Seçimlerin ardından ertelenen zamlar bir bir ortaya çıkmaya başladı. Bu kez Enerji Piyasası Düzenleme Kurumu (EPDK), 1 Temmuz itibarıyla meskenlerde kullanılan elektriğe yüzde 38 oranında zam yapıldığını duyurdu. Özellikle son dönemde yapılan doğalgaz indiriminin sona ermesinin hemen ardından gelen bu elektrik zammı, vatandaşın hayatını daha da zorlaştıracak gibi görünüyor.
Elektrik zamları, ülkemizde yaşayan insanların gündelik yaşam maliyetlerini ciddi şekilde artıracak. Zaten artan enflasyon, yükselen gıda ve barınma maliyetleri ile mücadele eden vatandaşlar, bu yeni zam ile birlikte daha da zor bir ekonomik süreçle karşı karşıya kalacak. Hükümetin, "enflasyonu artırır" gerekçesiyle asgari ücrete ara zam yapmaktan kaçınırken, elektriğe yüksek oranlı zam yapması ise oldukça çelişkili bir durum yaratıyor.

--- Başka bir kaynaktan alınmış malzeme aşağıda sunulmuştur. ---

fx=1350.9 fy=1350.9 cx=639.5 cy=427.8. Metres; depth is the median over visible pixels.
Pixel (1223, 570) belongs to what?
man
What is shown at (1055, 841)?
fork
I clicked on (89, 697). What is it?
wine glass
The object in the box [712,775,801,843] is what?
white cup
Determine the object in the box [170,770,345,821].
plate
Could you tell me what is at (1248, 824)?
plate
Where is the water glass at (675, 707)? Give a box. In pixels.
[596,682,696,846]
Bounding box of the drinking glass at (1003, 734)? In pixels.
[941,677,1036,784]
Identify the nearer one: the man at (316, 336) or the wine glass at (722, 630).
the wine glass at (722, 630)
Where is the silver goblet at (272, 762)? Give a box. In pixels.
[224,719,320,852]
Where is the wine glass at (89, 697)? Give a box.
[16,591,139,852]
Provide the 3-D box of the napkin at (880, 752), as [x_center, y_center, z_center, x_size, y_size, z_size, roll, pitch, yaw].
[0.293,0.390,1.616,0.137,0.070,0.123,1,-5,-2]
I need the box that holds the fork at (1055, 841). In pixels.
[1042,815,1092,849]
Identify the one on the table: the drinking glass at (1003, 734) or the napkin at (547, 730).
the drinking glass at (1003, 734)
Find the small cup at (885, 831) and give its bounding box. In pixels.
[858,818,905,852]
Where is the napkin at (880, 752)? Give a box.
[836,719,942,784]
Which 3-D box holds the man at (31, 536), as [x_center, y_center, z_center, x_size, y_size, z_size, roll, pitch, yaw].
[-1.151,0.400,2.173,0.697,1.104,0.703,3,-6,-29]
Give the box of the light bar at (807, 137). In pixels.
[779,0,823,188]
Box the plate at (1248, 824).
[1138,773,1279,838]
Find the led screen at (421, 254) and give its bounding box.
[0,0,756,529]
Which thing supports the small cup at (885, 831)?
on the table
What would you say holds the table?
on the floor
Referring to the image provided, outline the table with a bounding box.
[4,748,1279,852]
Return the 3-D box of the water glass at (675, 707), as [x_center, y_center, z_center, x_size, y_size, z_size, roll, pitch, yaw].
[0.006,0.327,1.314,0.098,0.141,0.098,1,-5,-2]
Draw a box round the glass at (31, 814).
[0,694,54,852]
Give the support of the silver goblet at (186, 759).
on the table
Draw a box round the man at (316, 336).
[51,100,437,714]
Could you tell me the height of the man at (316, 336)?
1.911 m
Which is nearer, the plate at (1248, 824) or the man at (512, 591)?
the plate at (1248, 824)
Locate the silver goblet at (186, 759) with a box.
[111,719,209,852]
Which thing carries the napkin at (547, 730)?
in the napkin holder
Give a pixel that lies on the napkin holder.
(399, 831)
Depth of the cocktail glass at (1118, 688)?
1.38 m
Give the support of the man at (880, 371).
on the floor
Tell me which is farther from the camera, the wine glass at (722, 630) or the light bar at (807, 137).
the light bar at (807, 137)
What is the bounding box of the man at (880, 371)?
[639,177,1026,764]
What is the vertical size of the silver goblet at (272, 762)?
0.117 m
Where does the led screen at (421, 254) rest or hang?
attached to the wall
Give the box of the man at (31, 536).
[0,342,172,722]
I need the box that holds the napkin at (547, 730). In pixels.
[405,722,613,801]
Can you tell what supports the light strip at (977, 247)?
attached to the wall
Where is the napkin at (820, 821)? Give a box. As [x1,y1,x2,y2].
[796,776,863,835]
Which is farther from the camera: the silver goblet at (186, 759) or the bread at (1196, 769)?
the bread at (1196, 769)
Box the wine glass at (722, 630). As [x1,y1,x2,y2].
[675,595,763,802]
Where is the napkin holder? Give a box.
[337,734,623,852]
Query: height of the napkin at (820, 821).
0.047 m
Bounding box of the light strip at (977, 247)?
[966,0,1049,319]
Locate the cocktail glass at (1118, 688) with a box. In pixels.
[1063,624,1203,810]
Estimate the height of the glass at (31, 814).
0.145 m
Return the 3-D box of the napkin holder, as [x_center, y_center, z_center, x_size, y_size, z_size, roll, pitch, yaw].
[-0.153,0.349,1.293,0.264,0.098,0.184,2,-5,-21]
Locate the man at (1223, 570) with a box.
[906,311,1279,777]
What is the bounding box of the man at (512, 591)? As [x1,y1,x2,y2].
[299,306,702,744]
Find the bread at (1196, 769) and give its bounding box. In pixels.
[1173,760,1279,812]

Enflasyon karşısında eriyen maaşlar ve artan yaşam maliyetleri, özellikle sabit gelirli emekli ve memurlar için dayanılmaz bir hal alıyor. Hükümetin memur ve emekli maaşlarında enflasyon farkı dışında zam yapmayacağını ilan etmesi, bu kesimler için umutların tükenmesine neden oluyor. Artan enerji maliyetleri, sadece hane halkının değil, aynı zamanda küçük işletmelerin ve sanayinin de maliyetlerini yükseltecek, bu da zincirleme olarak fiyat artışlarına yol açacak.

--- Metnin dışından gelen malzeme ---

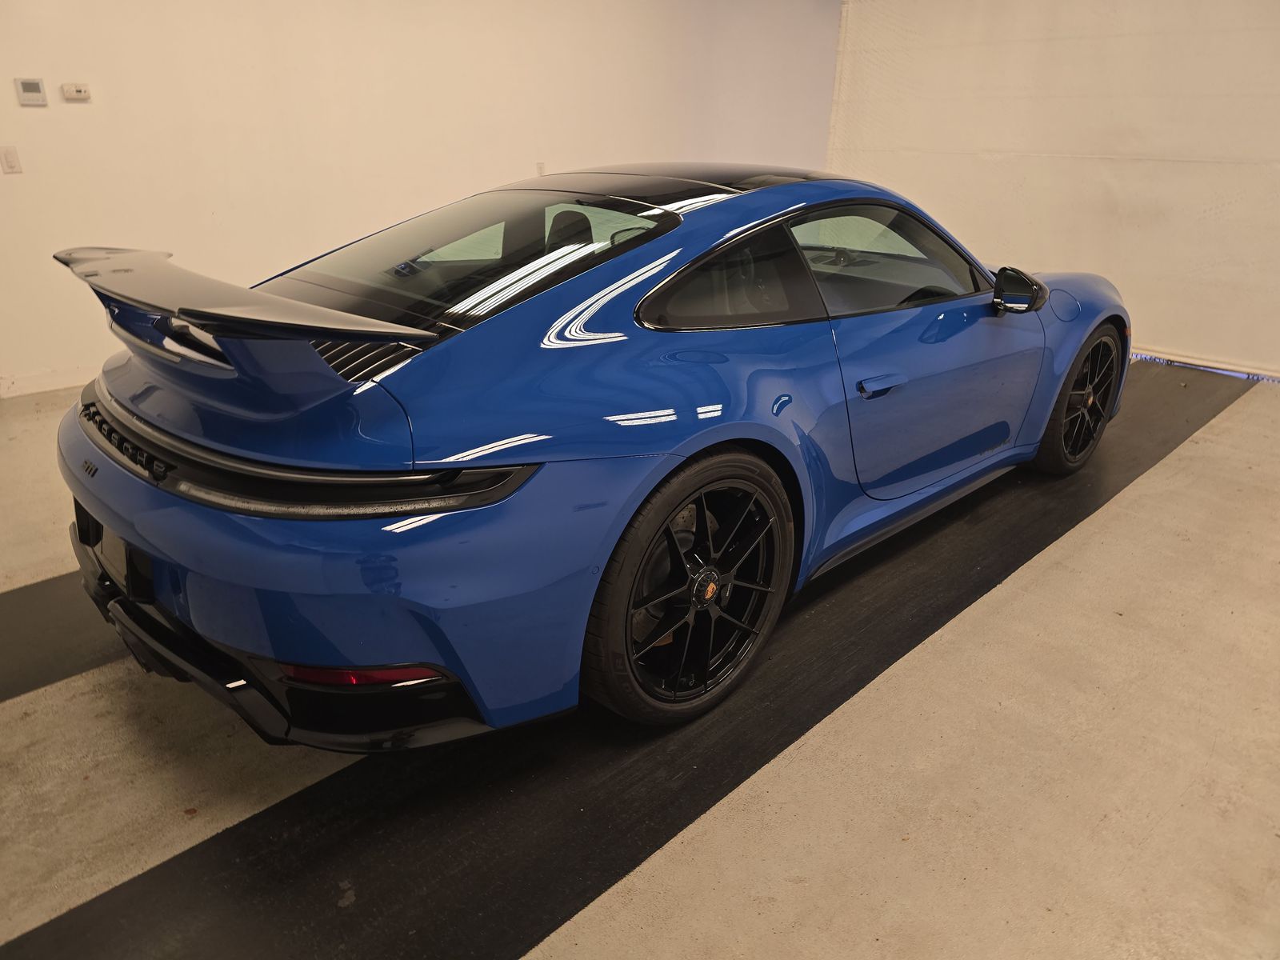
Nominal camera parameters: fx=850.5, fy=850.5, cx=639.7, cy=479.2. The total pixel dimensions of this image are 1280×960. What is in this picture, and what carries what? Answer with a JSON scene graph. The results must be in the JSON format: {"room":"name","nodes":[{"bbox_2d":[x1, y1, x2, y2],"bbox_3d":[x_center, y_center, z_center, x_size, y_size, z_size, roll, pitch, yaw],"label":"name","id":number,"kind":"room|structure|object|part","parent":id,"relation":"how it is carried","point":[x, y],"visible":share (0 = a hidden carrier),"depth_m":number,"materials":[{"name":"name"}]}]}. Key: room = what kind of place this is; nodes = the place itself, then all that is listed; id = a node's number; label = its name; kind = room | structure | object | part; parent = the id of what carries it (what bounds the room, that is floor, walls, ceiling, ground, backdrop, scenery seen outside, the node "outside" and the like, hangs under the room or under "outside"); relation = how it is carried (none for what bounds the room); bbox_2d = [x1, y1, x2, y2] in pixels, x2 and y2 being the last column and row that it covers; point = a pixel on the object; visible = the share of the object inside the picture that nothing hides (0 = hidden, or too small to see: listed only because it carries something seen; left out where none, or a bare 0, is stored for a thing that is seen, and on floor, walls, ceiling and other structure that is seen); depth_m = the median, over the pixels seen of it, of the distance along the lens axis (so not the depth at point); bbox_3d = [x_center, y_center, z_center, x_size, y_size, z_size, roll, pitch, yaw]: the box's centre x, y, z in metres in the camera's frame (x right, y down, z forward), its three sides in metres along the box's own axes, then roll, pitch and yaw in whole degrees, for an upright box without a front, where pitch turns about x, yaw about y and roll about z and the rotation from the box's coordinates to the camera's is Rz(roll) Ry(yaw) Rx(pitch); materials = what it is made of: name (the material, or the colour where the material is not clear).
{"room":"garage","nodes":[
{"label":"garage","id":0,"kind":"room"},
{"bbox_2d":[0,0,845,394],"bbox_3d":[-1.401,-2.156,4.836,7.935,2.762,0.163,-20,30,-40],"label":"left wall","id":1,"kind":"structure","parent":0,"point":[491,170],"depth_m":4.61,"materials":[{"name":"white paint"}]},
{"bbox_2d":[0,145,22,174],"bbox_3d":[-2.816,-1.422,3.789,0.068,0.115,0.013,-20,30,-40],"label":"light switch","id":2,"kind":"object","parent":1,"relation":"attached to","point":[11,160],"visible":0.98,"depth_m":3.79,"materials":[{"name":"white plastic"}]},
{"bbox_2d":[14,76,48,106],"bbox_3d":[-2.657,-1.689,3.709,0.102,0.108,0.026,-20,30,-40],"label":"thermostat","id":3,"kind":"object","parent":1,"relation":"attached to","point":[27,90],"visible":0.99,"depth_m":3.70,"materials":[{"name":"white plastic"}]},
{"bbox_2d":[0,364,97,398],"bbox_3d":[-2.070,-0.797,5.003,5.927,0.097,0.016,-20,30,-40],"label":"baseboard","id":4,"kind":"structure","parent":1,"relation":"attached to","point":[59,380],"depth_m":4.23,"materials":[{"name":"white paint"}]},
{"bbox_2d":[60,82,91,100],"bbox_3d":[-2.542,-1.746,3.833,0.108,0.068,0.029,-20,30,-40],"label":"thermostat","id":5,"kind":"object","parent":1,"relation":"attached to","point":[81,95],"visible":0.99,"depth_m":3.82,"materials":[{"name":"white plastic"}]},
{"bbox_2d":[535,161,546,174],"bbox_3d":[-0.630,-1.982,5.479,0.066,0.114,0.013,-20,30,-40],"label":"wall socket","id":6,"kind":"object","parent":1,"relation":"attached to","point":[542,168],"visible":0.71,"depth_m":5.46,"materials":[{"name":"white"}]},
{"bbox_2d":[0,358,1279,959],"bbox_3d":[0.338,0.262,2.897,7.783,0.118,6.324,-20,30,-40],"label":"floor","id":7,"kind":"structure","parent":0,"point":[1183,461],"depth_m":1.86,"materials":[{"name":"beige concrete"}]},
{"bbox_2d":[0,571,116,702],"bbox_3d":[-1.260,0.272,2.617,3.454,0.018,0.553,-20,30,-40],"label":"black floor strip","id":8,"kind":"object","parent":7,"relation":"on","point":[33,617],"visible":0.53,"depth_m":2.26,"materials":[{"name":"black rubber"}]},
{"bbox_2d":[44,167,1126,749],"bbox_3d":[0.286,-0.429,2.848,3.546,1.162,1.518,-20,30,-40],"label":"blue car","id":9,"kind":"object","parent":7,"relation":"on","point":[364,340],"visible":0.98,"depth_m":1.83,"materials":[{"name":"blue metal"}]},
{"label":"bumper","id":10,"kind":"part","parent":9,"relation":"part of","materials":[{"name":"blue plastic"}]},
{"bbox_3d":[-0.466,-0.609,2.268,0.852,0.291,0.800,-20,30,-40],"label":"window","id":11,"kind":"part","parent":9,"relation":"part of","materials":[{"name":"glass"}]},
{"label":"headrest","id":12,"kind":"part","parent":9,"relation":"part of","materials":[{"name":"black"}]},
{"bbox_3d":[0.621,-0.251,2.241,0.174,0.045,0.096,-20,30,-40],"label":"door handle","id":13,"kind":"part","parent":9,"relation":"part of","materials":[{"name":"blue metal"}]},
{"bbox_3d":[0.722,-0.665,2.573,0.879,0.294,0.192,-20,30,-40],"label":"window","id":14,"kind":"part","parent":9,"relation":"part of","materials":[{"name":"glass"}]},
{"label":"door","id":15,"kind":"part","parent":9,"relation":"part of","materials":[{"name":"blue metal"}]},
{"bbox_3d":[1.212,-0.618,2.748,0.153,0.133,0.186,-20,30,-40],"label":"mirror","id":16,"kind":"part","parent":9,"relation":"part of","materials":[{"name":"black mirror"}]},
{"bbox_2d":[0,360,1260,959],"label":"black floor strip","id":17,"kind":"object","parent":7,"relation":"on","point":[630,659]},
{"bbox_2d":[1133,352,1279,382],"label":"tape","id":18,"kind":"object","parent":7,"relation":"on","point":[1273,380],"visible":0.5,"depth_m":5.05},
{"bbox_2d":[826,0,1279,376],"bbox_3d":[3.456,-1.988,4.783,0.166,2.717,5.631,-20,30,-40],"label":"right wall","id":19,"kind":"structure","parent":0,"point":[1220,222],"depth_m":5.33,"materials":[{"name":"white paint"}]}
]}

Bu zamlar, bir bütün olarak değerlendirildiğinde, vatandaşın belini büken ekonomik yüklerin daha da artmasına neden oluyor. Sonuçta, elektrik ve doğalgaz gibi temel ihtiyaçların fiyatlarının artması, halkın alım gücünü düşürmekte ve yaşam standartlarını düşürmektedir. Bu durum, toplumda sosyal ve ekonomik adaletsizliklerin daha da derinleşmesine yol açabilir.
Özellikle asgari ücrete, emekli maaşlarına ve memur maaşlarına yeterli zam yapılmazken, temel ihtiyaçların fiyatlarında artış yaşanması kabul edilemez. Yapılan enerji zamları ve artan yaşam maliyetleri, halkın sırtındaki yükü daha da artırmaktadır. Hükümetin bu durumu göz önünde bulundurarak, ekonomik sıkıntılarla boğuşan vatandaşların hayatlarını kolaylaştıracak adımlar atması gerekir.